また、レーザー接合用中間部材40の作製時、カーボンブラックを含有させていない粘着剤組成物溶液を、離型処理していない厚み38μmのPETフィルム(東レ株式会社製ルミラーS10)の上に、乾燥後の膜厚が100μmとなるようにアプリケーターで塗布した。その後、実施例1と同様にオーブンで乾燥し、第1部材20側の接合層(表側接合層)を得た。上記離型処理していないPETフィルムは、本発明の基材に相当する。
上記表側接合層の表面に、厚み38μmの離型処理済みPETフィルムを貼り付け、基材(離型処理していないPETフィルム)における表側接合層と逆側の面に、上記実施例1で調製したレーザー吸収性粘着剤組成物溶液を、乾燥後の膜厚が100μmとなるようにアプリケーターで塗布し、実施例1と同様にオーブンで乾燥し、第2部材20側の接合層(裏側接合層)を得た。

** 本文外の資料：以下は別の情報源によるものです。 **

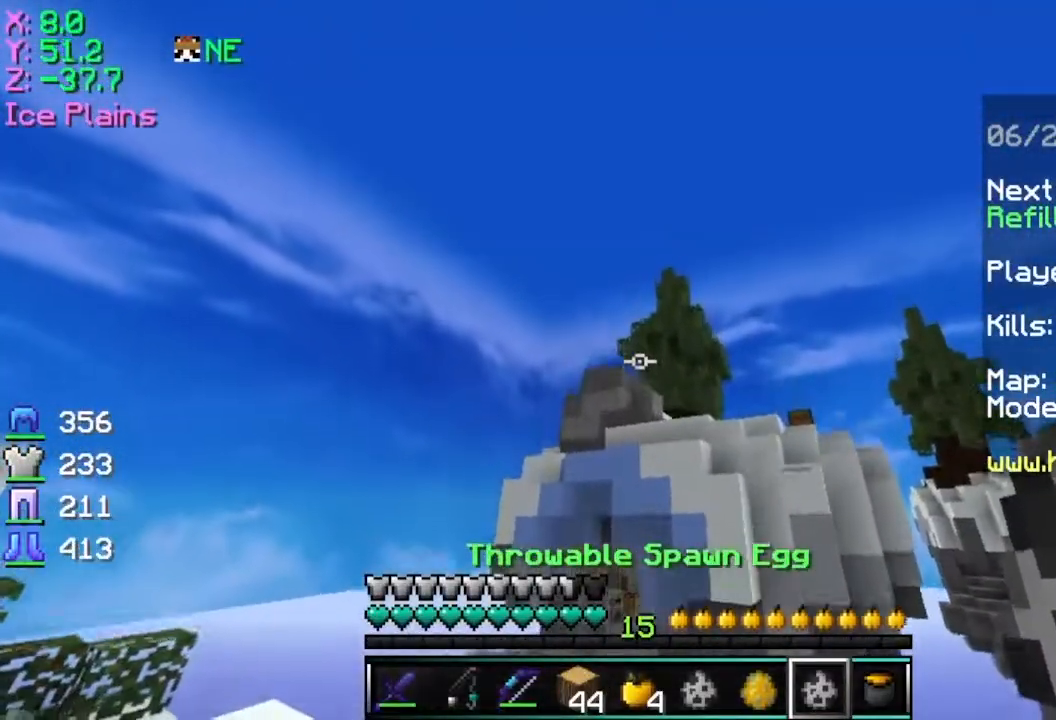
{"keys": [], "mouse": [], "events": []}
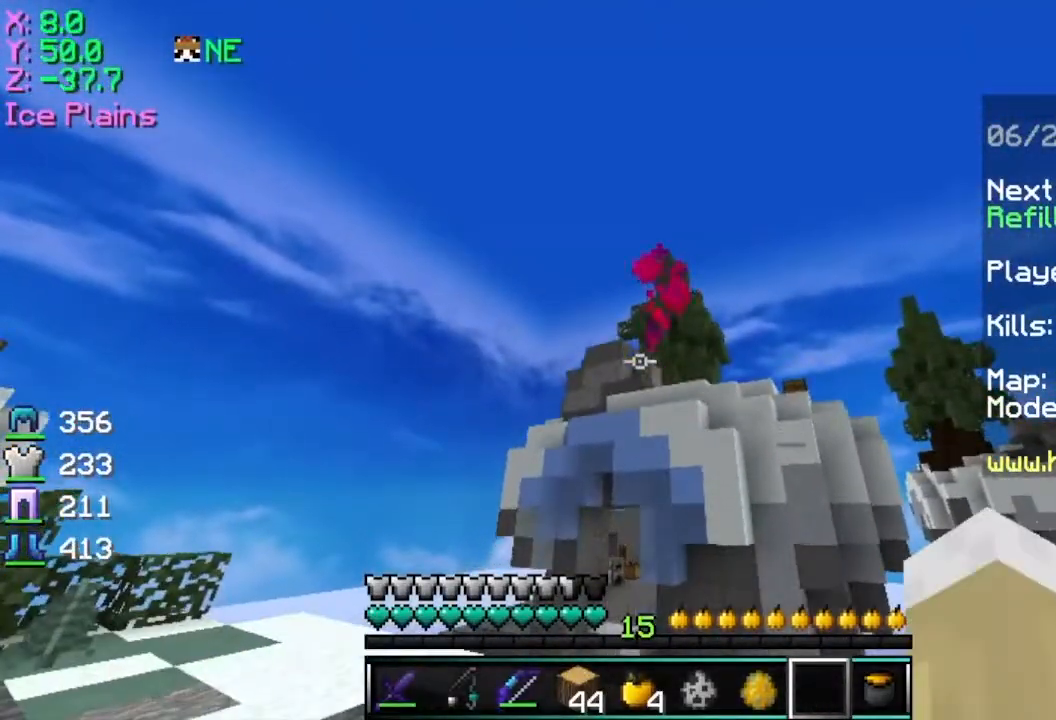
{"keys": [], "mouse": [], "events": []}
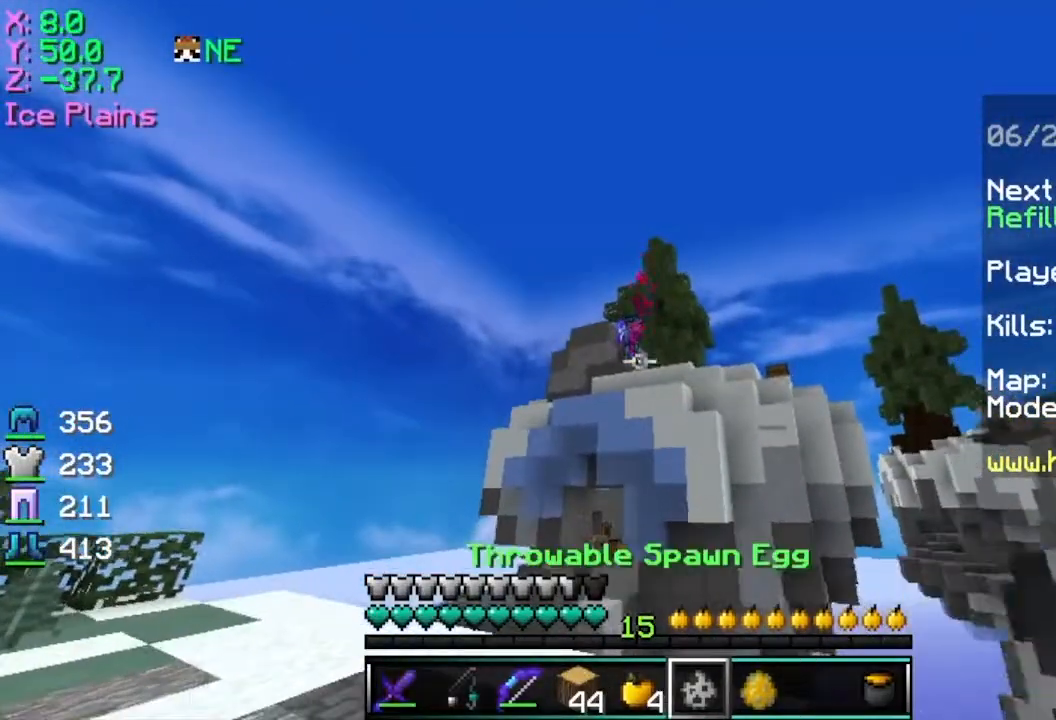
{"keys": ["space"], "mouse": [], "events": [[367, "space", "down"]]}
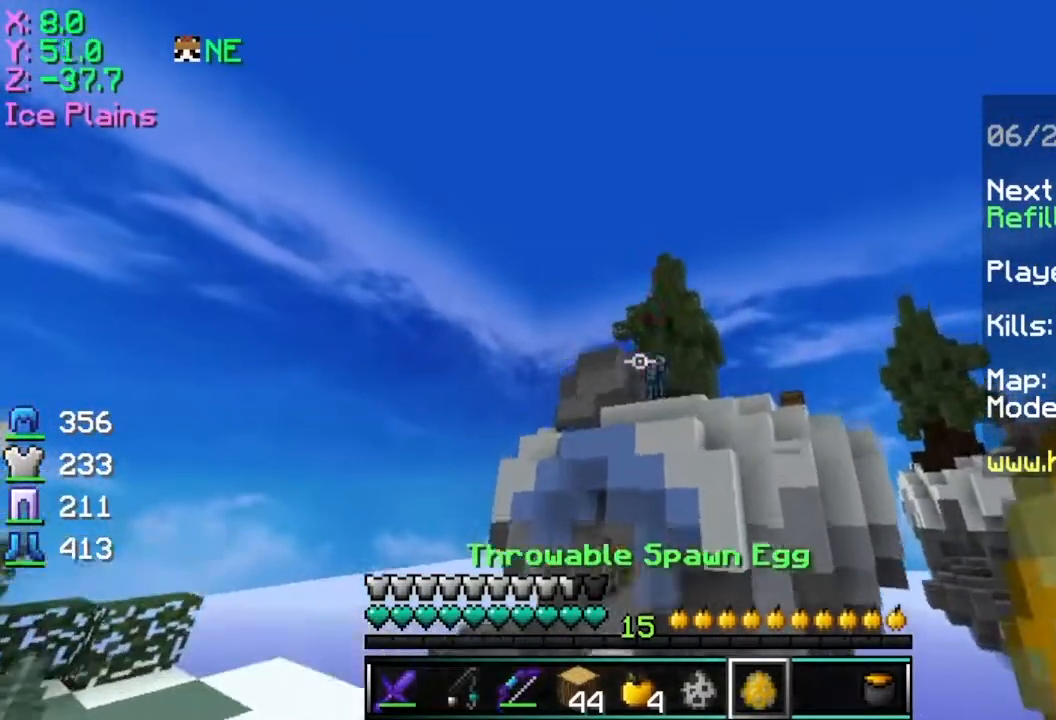
{"keys": [], "mouse": [], "events": [[83, "mouse_right", "down"], [184, "space", "up"], [234, "mouse_right", "up"]]}
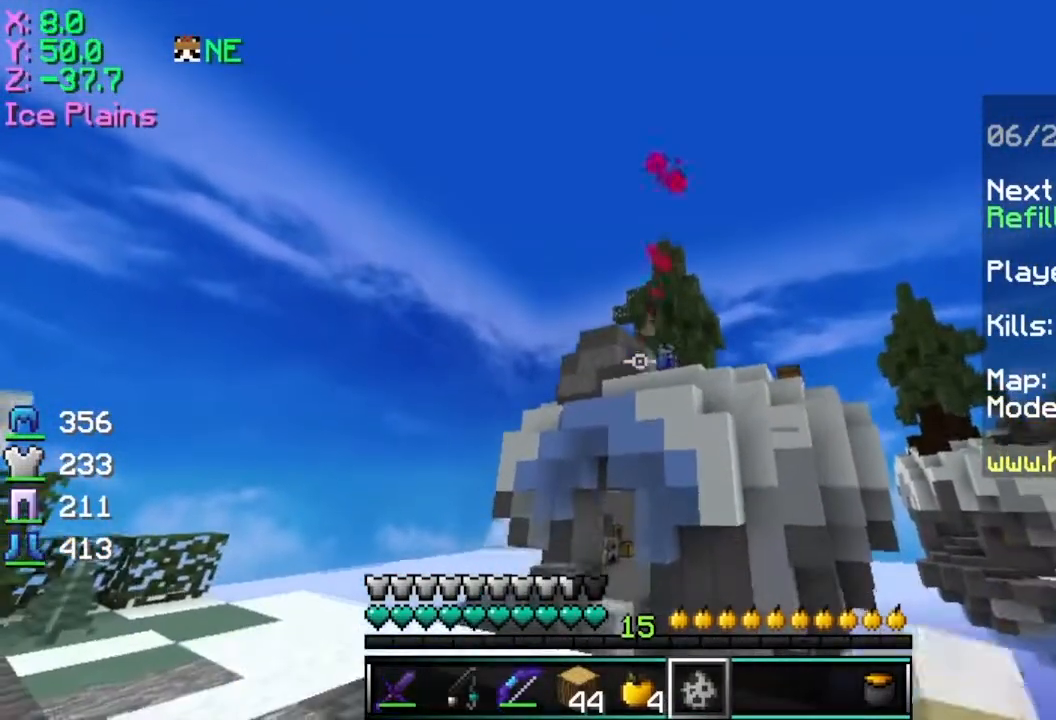
{"keys": [], "mouse": [], "events": []}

上記のようにして得た3層構造(表側接合層、基材、裏側接合層)のレーザー接合用中間部材40を実施例1と同様に四角形枠状に成形し、離型処理済みフィルムに付けたまま、第2部材20に貼り付けた。そして、実施例1の第1レーザー光照射と同様に第1レーザー光照射を行った。
その後、レーザー接合用中間部材40の表側接合層に第1部材10の意匠層30が重なるように第1部材10を配置してから、実施例1と同様に第2レーザー光照射を行った。
(比較例)
実施例2の第1部材10、第2部材20及びレーザー接合用中間部材40を用意し、第1レーザー光照射を行わずに接合した。すなわち、第1部材10、レーザー接合用中間部材40及び第2部材20を順に重ねた後、第1部材10の上にガラス板を重ねてクランプ圧をかけてからレーザー光照射を行った。
比較例において照射したレーザー光は、意匠層30が変色や損傷することがないようにしており、波長が940nm、出力が3W、走査速度が500mm/minである。
接合性の試験
実施例1、実施例2及び比較例の接合品1を各50個用意した。
これらを深さ2mの水中に24時間沈めて防水性の比較を行った。
結果は、実施例1、2では、50個全ての接合品1でレーザー接合用中間部材40の内側(枠の内側)に水の浸入が認められなかった。つまり、2m程度の水圧に十分に耐え得る強固な接合力を安定して得ることができている。
一方、比較例では、2個の接合品1でレーザー接合用中間部材40の内側に水の浸入が認められたので、接合力の不足した個体が発生することが分かる。